Collected data entries

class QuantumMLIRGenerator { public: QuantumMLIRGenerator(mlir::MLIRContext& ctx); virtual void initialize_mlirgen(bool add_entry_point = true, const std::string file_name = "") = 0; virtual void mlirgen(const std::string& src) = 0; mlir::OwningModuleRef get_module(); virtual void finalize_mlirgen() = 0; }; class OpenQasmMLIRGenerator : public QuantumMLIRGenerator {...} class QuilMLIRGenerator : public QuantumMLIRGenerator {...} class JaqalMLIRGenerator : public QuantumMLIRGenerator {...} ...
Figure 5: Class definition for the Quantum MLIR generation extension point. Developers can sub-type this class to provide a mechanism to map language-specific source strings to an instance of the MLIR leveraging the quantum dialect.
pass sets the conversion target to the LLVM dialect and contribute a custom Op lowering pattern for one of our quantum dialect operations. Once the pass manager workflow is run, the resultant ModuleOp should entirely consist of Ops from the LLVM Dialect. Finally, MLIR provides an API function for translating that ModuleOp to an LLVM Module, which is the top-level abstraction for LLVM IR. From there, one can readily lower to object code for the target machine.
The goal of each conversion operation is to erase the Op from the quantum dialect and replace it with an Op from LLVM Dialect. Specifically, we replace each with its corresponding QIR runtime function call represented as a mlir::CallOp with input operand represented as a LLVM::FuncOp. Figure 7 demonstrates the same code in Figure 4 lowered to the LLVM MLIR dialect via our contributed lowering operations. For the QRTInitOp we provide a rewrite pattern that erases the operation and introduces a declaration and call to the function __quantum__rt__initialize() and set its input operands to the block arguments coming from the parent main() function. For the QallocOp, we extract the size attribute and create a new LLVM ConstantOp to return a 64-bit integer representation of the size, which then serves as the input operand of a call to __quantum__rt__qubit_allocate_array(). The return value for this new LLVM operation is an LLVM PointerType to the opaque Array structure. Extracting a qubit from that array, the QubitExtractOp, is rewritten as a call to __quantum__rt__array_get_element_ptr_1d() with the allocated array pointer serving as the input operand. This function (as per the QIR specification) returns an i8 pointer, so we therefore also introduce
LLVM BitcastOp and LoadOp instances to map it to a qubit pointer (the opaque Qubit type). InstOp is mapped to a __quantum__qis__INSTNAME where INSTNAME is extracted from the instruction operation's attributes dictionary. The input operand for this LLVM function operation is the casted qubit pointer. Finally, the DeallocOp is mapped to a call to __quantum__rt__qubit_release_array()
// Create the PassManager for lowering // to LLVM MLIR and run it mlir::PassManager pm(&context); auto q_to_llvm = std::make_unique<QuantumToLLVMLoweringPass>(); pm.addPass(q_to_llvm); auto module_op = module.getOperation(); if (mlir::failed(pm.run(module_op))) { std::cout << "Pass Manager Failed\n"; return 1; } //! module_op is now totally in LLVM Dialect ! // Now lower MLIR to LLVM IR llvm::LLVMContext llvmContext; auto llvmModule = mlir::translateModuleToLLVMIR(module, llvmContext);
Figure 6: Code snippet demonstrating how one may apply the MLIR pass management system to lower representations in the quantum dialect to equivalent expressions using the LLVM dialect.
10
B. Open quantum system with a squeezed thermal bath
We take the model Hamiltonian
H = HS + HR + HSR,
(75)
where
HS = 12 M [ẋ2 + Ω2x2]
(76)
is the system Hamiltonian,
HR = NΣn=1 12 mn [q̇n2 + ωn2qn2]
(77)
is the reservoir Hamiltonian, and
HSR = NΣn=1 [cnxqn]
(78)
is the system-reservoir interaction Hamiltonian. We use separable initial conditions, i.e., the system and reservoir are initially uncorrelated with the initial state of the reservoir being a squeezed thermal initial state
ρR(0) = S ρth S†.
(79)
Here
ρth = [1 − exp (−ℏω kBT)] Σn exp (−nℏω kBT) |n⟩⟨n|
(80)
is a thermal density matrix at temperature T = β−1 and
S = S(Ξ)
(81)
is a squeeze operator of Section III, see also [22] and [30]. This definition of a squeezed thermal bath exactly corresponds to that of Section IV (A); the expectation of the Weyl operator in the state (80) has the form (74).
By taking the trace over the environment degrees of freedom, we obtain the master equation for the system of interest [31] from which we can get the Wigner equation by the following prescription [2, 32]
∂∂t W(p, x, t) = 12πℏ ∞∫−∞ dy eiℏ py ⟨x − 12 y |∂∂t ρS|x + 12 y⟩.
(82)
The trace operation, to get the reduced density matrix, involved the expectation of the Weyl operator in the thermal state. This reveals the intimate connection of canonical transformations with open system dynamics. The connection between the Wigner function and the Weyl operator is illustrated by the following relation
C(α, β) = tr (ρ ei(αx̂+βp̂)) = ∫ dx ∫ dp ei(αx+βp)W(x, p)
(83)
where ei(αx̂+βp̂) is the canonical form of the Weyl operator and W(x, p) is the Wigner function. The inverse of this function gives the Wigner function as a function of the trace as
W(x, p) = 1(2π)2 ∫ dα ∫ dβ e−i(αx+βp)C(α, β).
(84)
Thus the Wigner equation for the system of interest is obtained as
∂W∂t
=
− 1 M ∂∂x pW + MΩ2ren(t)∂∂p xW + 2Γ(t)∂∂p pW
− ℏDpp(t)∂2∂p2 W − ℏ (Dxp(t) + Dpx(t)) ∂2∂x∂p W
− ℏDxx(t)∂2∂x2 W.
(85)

#### YOUR ASSIGNMENT
Your answer must be a single number, the count of lines in the data that hold the string "interest".

#### RESPONSE BOX
2